Low-Complexity Channel Estimation for Internet of Vehicles AFDM Communications With Sparse Bayesian Learning
Xiangxiang Li, Haiyan Wang, Yao Ge, Xiaohong Shen, Miaowen Wen, Shun Zhang, Yong Liang Guan
TL;DR
This work addresses accurate AFDM channel estimation in high-mobility IoV scenarios by formulating the problem as sparse recovery on a virtual delay-Doppler grid and introducing Sparse Bayesian Learning (SBL) based off-grid estimators. The authors develop two off-grid solutions, GR-SBL with local grid refinement and GE-SBL with grid evolution via first-order approximation, and further reduce complexity through distributed schemes (D-GR-SBL and D-GE-SBL) that enable parallel processing. Simulation results show that GR-SBL delivers high precision with fine grid steps, while GE-SBL provides a better complexity-accuracy balance; distributed schemes achieve comparable performance with substantial latency reductions. Collectively, these methods enable reliable AFDM in doubly-dispersive channels for IoV while mitigating computational burdens, with potential impact on real-time vehicular communications and ISAC applications.
Abstract
Affine frequency division multiplexing (AFDM) has been considered as a promising waveform to enable high-reliable connectivity in the internet of vehicles.
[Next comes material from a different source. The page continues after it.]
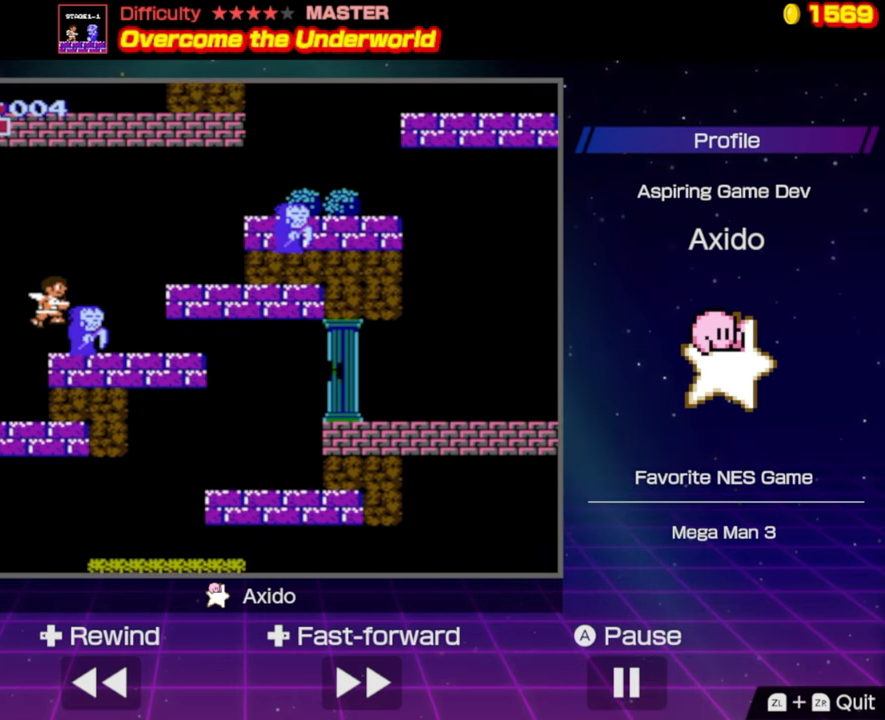
{"buttons": ["A", "DPAD_RIGHT"], "events": [[150, "DPAD_RIGHT", "down"], [250, "A", "down"]]}
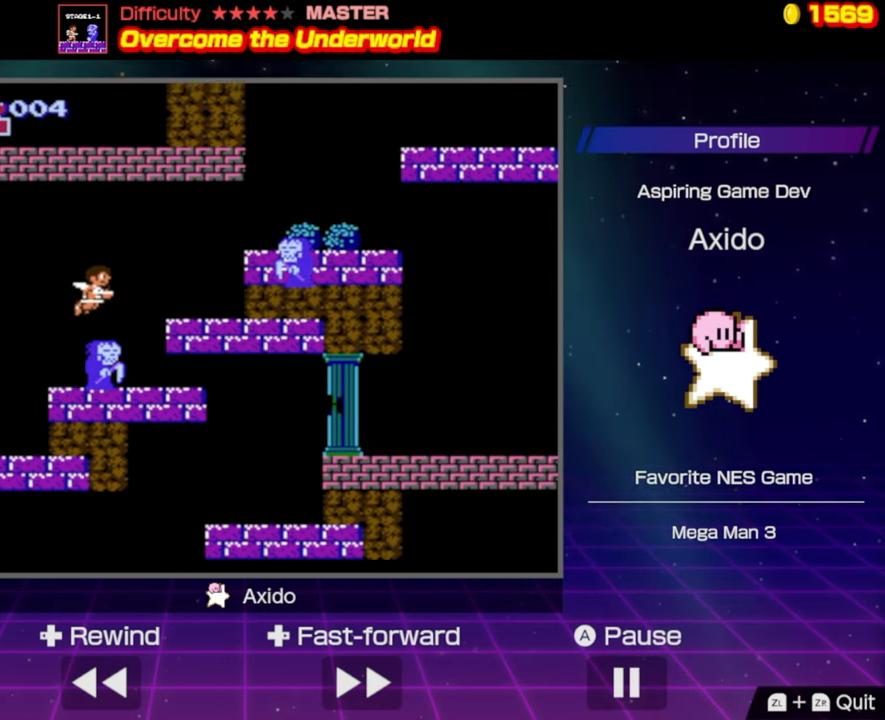
{"buttons": ["DPAD_RIGHT"], "events": [[300, "A", "up"]]}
However, accurate channel estimation is critical and challenging to achieve the expected performance of the AFDM systems in doubly-dispersive channels. In this paper, we propose a sparse Bayesian learning (SBL) framework for AFDM systems and develop a dynamic grid update strategy with two off-grid channel estimation methods, i.e., grid-refinement SBL (GR-SBL) and grid-evolution SBL (GE-SBL) estimators. Specifically, the GR-SBL employs a localized grid refinement method and dynamically updates grid for a high-precision estimation. The GE-SBL estimator approximates the off-grid components via first-order linear approximation and enables gradual grid evolution for estimation accuracy enhancement. Furthermore, we develop a distributed computing scheme to decompose the large-dimensional channel estimation model into multiple manageable small-dimensional sub-models for complexity reduction of GR-SBL and GE-SBL, denoted as distributed GR-SBL (D-GR-SBL) and distributed GE-SBL (D-GE-SBL) estimators, which also support parallel processing to reduce the computational latency. Finally, simulation results demonstrate that the proposed channel estimators outperform existing competitive schemes. The GR-SBL estimator achieves high-precision estimation with fine step sizes at the cost of high complexity, while the GE-SBL estimator provides a better trade-off between performance and complexity. The proposed D-GR-SBL and D-GE-SBL estimators effectively reduce complexity and maintain comparable performance to GR-SBL and GE-SBL estimators, respectively.